EXERCISE OBJECTIVE:
From the line with "15: (761, 247, 12.84)" through the line with "36: (473, 407, 5.60)", inclusive, return each line of the data below exactly and leave the rest out.

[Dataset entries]
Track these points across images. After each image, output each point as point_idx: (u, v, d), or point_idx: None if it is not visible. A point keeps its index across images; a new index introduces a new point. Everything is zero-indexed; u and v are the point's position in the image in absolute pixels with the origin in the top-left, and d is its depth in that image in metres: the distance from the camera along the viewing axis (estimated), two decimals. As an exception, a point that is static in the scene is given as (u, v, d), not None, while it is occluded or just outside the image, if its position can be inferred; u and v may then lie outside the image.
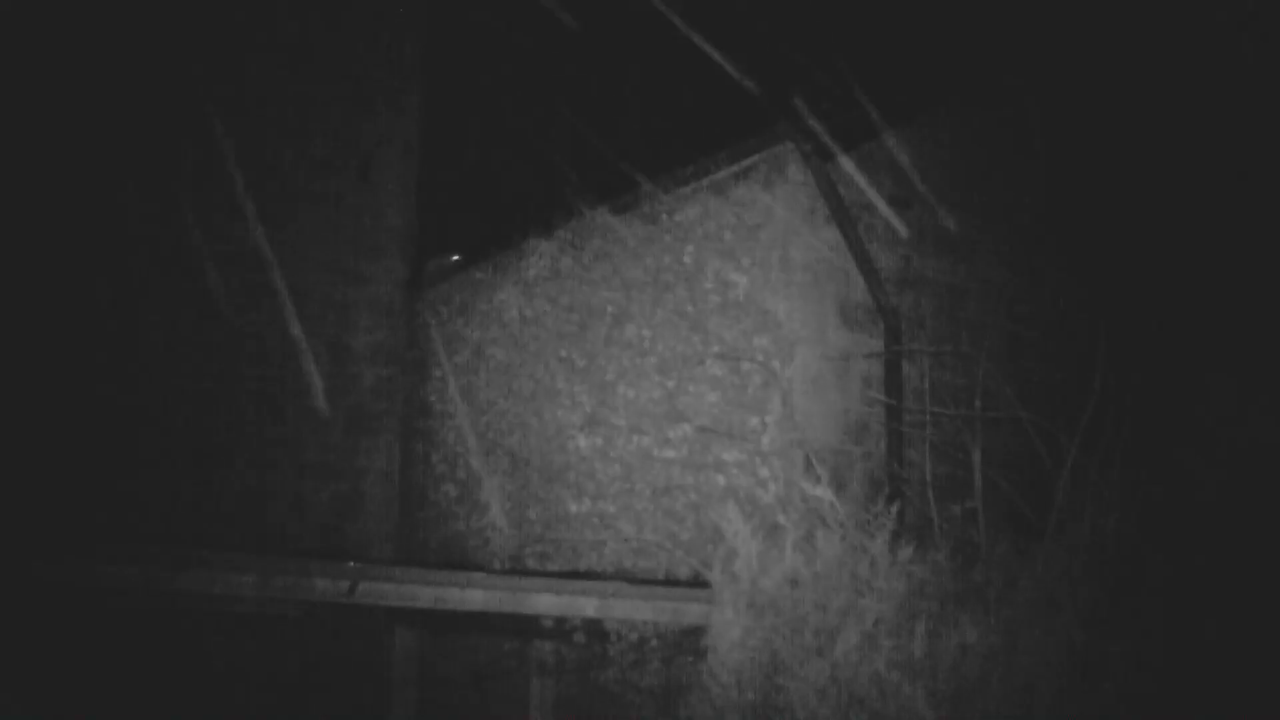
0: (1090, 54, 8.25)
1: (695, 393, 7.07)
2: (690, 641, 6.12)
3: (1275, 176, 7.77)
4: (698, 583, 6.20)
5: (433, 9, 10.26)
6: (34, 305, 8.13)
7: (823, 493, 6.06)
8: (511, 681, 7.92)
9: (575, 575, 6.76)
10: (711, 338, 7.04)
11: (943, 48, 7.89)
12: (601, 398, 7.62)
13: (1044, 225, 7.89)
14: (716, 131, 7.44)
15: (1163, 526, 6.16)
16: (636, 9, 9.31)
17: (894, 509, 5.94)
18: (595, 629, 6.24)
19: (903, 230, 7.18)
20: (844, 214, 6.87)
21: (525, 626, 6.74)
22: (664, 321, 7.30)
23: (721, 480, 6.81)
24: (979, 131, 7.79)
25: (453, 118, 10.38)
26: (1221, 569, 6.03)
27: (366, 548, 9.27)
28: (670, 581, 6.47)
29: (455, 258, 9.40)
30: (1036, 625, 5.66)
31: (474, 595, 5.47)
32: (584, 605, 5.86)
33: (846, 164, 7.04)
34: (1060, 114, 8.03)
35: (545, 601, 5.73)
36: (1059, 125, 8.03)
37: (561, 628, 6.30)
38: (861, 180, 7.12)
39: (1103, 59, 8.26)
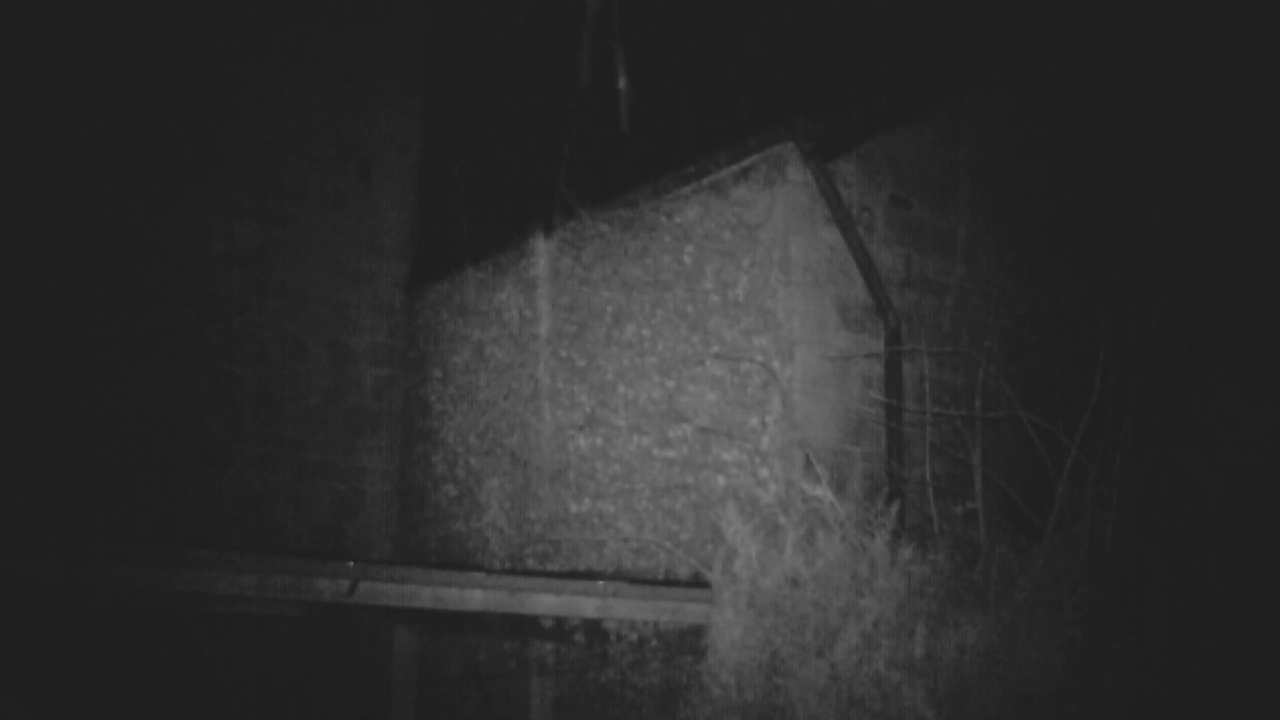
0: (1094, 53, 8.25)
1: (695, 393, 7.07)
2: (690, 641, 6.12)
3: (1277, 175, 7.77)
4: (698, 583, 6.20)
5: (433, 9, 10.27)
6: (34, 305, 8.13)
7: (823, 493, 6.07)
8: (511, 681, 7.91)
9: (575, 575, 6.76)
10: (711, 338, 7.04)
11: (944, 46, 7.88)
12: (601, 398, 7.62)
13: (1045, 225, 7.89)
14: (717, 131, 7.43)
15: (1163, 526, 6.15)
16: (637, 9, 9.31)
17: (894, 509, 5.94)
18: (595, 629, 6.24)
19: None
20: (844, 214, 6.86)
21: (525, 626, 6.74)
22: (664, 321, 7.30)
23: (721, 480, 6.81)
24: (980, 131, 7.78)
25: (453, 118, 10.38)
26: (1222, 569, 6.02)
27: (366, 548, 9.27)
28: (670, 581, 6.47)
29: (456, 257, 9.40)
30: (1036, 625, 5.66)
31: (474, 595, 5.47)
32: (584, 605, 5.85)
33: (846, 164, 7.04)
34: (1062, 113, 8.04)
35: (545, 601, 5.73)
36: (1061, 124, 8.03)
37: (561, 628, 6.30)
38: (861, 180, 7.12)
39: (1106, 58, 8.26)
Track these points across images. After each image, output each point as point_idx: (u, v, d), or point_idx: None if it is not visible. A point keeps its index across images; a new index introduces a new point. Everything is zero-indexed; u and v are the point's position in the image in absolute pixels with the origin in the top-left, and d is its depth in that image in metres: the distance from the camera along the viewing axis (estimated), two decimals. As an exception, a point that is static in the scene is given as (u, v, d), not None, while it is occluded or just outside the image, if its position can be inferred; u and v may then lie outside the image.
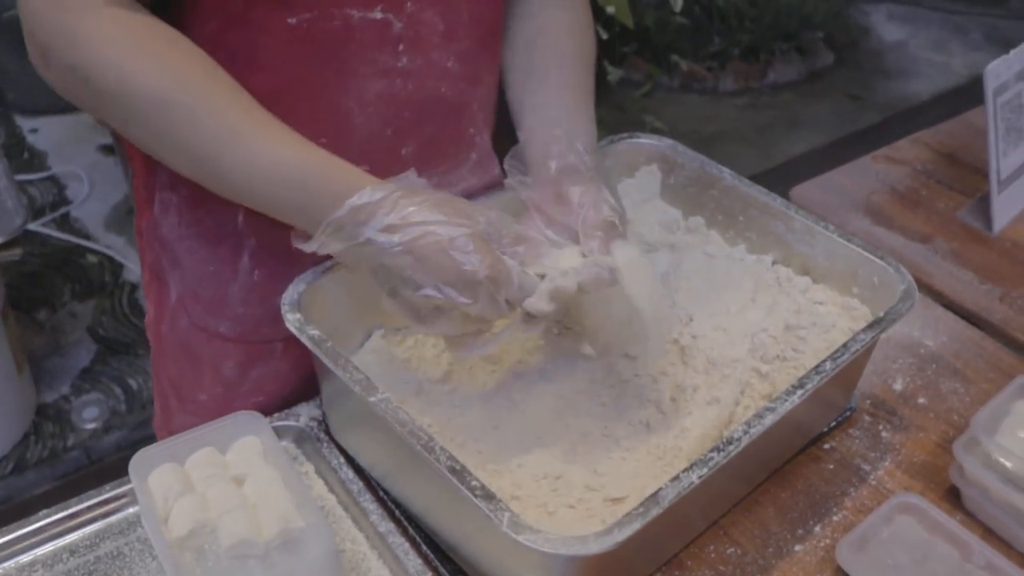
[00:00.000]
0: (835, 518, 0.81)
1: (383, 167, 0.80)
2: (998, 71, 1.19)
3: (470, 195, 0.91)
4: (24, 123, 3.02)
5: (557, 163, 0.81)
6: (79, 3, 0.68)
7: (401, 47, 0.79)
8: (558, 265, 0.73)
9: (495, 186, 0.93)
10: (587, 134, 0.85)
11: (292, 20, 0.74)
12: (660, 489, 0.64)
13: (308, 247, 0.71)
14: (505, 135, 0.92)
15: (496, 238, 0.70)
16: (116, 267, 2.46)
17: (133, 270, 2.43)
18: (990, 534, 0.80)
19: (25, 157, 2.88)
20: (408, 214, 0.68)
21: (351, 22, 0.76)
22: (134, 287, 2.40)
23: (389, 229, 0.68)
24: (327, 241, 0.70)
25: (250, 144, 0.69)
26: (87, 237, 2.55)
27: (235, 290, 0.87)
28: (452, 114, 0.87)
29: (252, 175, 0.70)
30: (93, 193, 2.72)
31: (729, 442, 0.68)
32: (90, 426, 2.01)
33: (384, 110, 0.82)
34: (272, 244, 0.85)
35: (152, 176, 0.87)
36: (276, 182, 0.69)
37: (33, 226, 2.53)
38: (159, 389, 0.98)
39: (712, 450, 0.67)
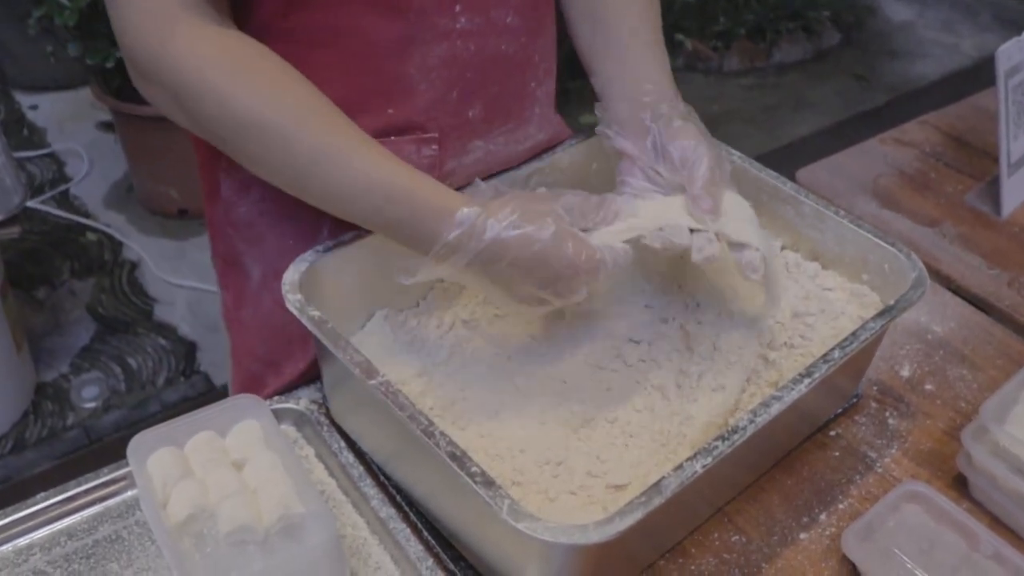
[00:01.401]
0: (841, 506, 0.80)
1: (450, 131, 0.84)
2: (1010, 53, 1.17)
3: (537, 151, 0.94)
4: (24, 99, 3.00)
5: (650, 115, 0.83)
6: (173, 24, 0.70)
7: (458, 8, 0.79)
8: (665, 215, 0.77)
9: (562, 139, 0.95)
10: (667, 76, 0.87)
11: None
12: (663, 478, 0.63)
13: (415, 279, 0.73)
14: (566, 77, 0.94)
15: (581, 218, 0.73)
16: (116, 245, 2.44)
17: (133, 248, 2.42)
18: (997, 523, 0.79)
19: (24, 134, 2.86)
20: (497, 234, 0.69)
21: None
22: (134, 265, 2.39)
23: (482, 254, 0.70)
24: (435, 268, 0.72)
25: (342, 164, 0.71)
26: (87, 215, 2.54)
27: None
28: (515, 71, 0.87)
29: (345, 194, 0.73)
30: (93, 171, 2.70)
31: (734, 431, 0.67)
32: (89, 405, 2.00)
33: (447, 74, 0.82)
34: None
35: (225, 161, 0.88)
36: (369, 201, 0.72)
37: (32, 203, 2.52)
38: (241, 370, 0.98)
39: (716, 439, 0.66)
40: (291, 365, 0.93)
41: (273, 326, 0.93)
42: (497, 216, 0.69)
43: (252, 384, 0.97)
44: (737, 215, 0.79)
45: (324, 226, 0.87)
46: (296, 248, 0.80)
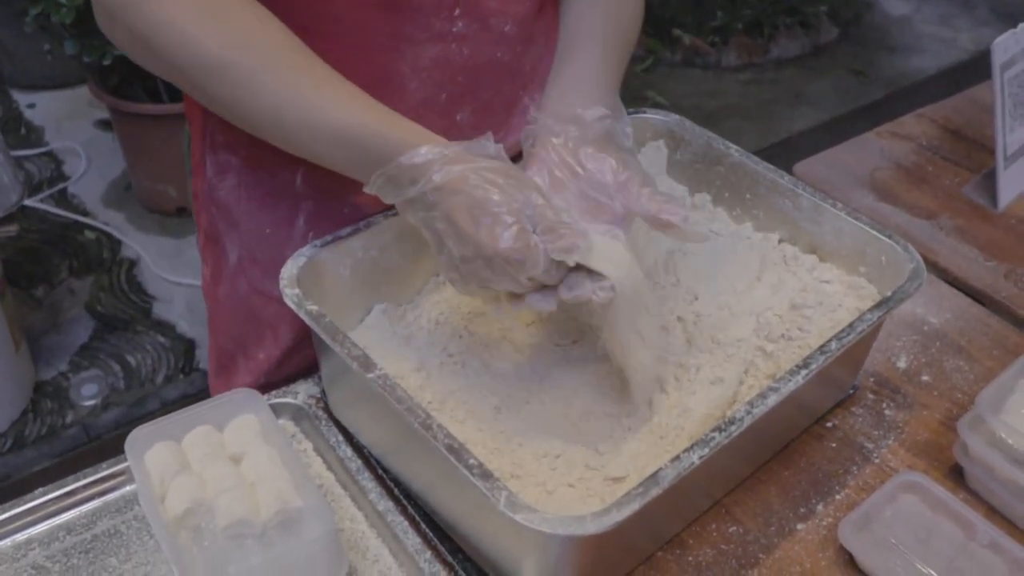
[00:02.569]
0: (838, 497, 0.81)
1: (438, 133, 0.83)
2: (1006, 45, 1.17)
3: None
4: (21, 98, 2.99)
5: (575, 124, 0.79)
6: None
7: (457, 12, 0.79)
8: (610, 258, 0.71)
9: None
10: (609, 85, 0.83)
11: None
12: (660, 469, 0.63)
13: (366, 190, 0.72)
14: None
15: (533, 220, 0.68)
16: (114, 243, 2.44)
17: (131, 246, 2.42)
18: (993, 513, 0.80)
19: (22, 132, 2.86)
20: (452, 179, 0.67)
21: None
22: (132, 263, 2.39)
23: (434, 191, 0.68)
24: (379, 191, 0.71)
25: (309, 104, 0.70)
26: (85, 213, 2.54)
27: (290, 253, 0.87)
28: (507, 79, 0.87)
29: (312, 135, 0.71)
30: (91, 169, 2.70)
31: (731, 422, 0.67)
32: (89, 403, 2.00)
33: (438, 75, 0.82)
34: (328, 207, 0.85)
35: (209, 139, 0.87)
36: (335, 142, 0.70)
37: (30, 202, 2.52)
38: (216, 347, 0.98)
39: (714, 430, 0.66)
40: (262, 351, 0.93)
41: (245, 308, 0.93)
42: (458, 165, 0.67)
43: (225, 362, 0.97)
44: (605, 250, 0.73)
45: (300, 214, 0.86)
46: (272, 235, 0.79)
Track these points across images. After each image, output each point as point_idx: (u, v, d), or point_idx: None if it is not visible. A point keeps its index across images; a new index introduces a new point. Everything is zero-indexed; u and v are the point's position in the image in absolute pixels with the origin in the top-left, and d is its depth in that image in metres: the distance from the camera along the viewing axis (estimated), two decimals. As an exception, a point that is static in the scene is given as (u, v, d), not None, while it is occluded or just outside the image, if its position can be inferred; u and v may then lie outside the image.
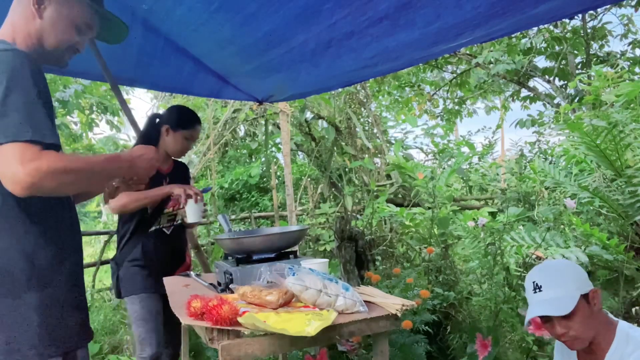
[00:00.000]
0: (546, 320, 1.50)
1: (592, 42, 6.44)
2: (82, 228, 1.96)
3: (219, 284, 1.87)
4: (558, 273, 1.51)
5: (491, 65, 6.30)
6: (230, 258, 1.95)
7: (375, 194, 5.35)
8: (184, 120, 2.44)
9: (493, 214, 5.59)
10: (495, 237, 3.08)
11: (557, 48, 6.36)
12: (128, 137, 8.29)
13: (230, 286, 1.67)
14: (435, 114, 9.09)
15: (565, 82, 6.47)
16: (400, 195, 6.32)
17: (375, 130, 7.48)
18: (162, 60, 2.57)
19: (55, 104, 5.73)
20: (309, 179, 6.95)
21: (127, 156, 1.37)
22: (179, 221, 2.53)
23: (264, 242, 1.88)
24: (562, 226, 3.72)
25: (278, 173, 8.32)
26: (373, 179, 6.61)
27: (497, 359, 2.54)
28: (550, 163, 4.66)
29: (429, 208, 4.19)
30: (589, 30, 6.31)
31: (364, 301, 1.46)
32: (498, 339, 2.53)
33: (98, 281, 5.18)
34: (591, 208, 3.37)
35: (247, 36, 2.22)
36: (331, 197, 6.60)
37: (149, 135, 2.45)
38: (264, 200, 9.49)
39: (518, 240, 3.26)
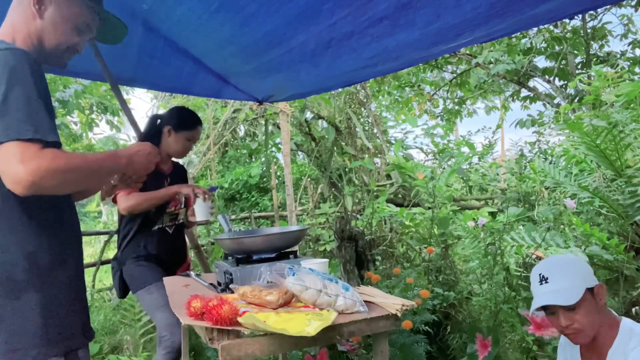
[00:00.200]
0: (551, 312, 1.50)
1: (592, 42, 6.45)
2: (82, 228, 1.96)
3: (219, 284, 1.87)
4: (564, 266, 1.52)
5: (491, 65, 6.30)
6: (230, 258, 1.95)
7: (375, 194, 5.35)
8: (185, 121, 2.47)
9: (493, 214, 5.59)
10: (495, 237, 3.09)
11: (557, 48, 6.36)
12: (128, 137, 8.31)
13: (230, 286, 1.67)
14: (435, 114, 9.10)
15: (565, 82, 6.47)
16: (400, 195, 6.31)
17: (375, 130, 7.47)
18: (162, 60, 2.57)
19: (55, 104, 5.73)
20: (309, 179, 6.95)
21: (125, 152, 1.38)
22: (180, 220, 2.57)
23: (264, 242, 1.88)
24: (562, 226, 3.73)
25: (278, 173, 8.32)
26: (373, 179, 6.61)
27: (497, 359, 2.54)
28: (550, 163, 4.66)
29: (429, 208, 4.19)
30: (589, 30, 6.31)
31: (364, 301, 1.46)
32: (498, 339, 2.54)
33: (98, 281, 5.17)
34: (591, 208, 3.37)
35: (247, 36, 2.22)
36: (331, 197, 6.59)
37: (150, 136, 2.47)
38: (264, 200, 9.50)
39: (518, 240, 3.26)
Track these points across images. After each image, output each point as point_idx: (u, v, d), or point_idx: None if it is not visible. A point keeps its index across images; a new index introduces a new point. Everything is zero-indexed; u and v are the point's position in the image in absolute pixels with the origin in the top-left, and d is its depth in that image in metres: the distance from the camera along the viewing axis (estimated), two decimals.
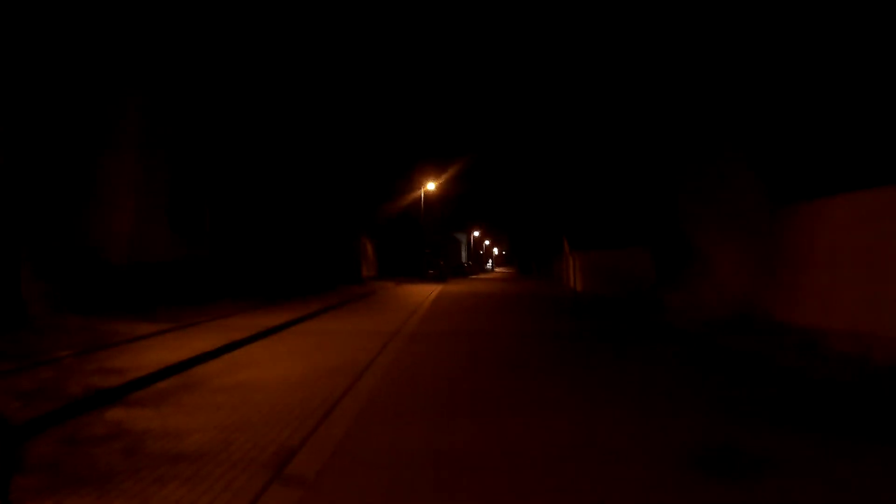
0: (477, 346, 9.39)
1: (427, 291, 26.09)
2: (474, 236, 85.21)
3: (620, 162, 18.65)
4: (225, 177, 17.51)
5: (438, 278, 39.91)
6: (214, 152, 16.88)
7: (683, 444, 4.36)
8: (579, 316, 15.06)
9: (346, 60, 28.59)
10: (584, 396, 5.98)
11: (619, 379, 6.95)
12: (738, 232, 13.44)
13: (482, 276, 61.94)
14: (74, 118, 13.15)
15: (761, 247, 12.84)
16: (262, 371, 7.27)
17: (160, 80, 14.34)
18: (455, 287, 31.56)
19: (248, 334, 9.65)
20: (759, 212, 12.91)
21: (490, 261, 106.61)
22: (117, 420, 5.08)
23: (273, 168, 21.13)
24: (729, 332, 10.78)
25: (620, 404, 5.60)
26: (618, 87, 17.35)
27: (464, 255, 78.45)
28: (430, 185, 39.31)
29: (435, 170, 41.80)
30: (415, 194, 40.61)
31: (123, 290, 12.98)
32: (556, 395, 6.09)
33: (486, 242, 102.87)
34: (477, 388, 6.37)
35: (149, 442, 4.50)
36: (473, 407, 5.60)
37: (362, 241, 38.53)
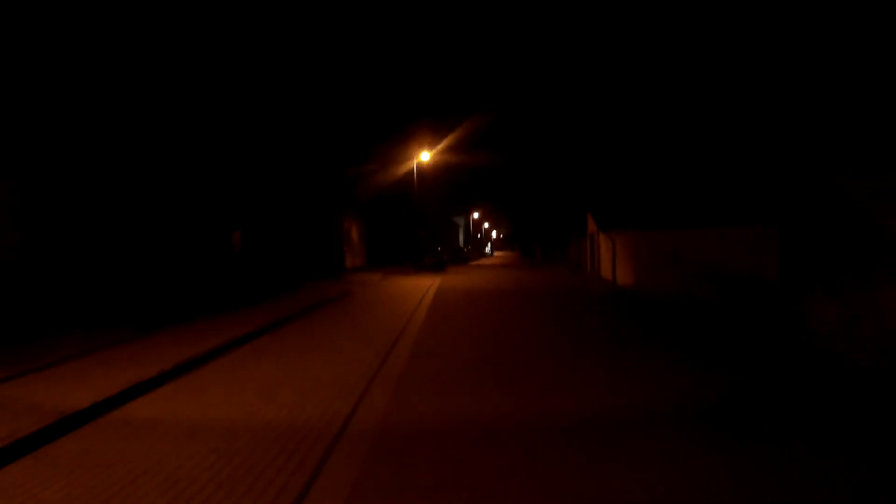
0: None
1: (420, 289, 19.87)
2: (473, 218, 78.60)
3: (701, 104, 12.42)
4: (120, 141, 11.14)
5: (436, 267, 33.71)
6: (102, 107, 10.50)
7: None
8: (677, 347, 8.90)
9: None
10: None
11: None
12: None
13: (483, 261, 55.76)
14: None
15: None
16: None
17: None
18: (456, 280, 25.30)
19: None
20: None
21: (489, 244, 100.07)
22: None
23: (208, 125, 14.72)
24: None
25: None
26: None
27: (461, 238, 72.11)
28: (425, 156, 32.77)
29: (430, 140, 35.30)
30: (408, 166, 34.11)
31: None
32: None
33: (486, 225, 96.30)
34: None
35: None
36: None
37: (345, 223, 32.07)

RESULT FOR THIS TASK:
15: (761, 247, 12.84)
16: (262, 371, 7.27)
17: (160, 80, 14.34)
18: (455, 287, 31.56)
19: (248, 334, 9.65)
20: (759, 212, 12.91)
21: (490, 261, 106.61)
22: (117, 420, 5.08)
23: (273, 168, 21.13)
24: (729, 332, 10.78)
25: (620, 404, 5.60)
26: (618, 87, 17.35)
27: (464, 255, 78.45)
28: (430, 185, 39.31)
29: (435, 170, 41.80)
30: (415, 194, 40.61)
31: (123, 290, 12.98)
32: (556, 395, 6.09)
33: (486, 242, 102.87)
34: (477, 388, 6.37)
35: (149, 442, 4.50)
36: (473, 407, 5.60)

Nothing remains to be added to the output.